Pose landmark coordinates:
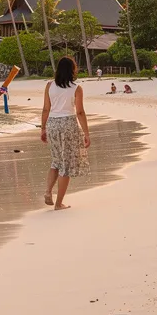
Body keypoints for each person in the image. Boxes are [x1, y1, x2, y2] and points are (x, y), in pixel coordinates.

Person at [40, 56, 90, 210]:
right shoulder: (76, 88)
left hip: (53, 124)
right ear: (72, 70)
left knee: (56, 160)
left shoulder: (49, 85)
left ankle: (48, 192)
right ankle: (58, 203)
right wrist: (87, 133)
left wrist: (43, 128)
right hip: (68, 124)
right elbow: (80, 112)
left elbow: (46, 109)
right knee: (66, 165)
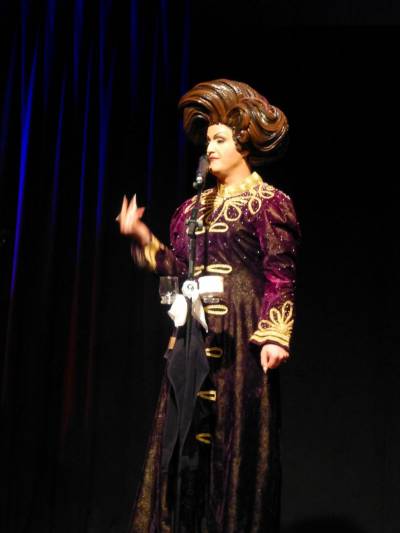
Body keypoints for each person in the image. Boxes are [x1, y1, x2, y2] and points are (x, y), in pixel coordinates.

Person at [118, 79, 301, 532]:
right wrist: (142, 237)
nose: (210, 149)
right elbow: (178, 268)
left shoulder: (269, 203)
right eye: (208, 141)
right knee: (182, 441)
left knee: (235, 441)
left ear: (244, 144)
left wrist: (275, 335)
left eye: (220, 140)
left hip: (241, 332)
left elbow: (281, 272)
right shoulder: (189, 210)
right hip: (193, 333)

**WORK REQUIRED:**
Set down word for word the lines from the first entry through the line with "left shoulder: (269, 203)", both included, omitting pictures.

**TASK OUTPUT:**
Body keypoints for each person in the image. Boxes are [x1, y1, x2, y2] and points are (x, y), in pixel coordinates.

Person at [40, 56, 90, 210]:
right shoulder: (76, 88)
left hip: (53, 124)
right ear: (72, 70)
left knee: (56, 160)
left shoulder: (49, 85)
left ankle: (48, 192)
right ankle: (58, 203)
right wrist: (87, 133)
left wrist: (43, 128)
right hip: (68, 124)
right elbow: (80, 112)
left elbow: (46, 109)
right knee: (66, 165)
Body keypoints for each person in the image. Boxes are [x1, y1, x2, y2] and points are (x, y), in pixel coordinates.

Person at [118, 79, 301, 532]:
right wrist: (142, 237)
nose: (210, 149)
right elbow: (178, 268)
left shoulder: (269, 203)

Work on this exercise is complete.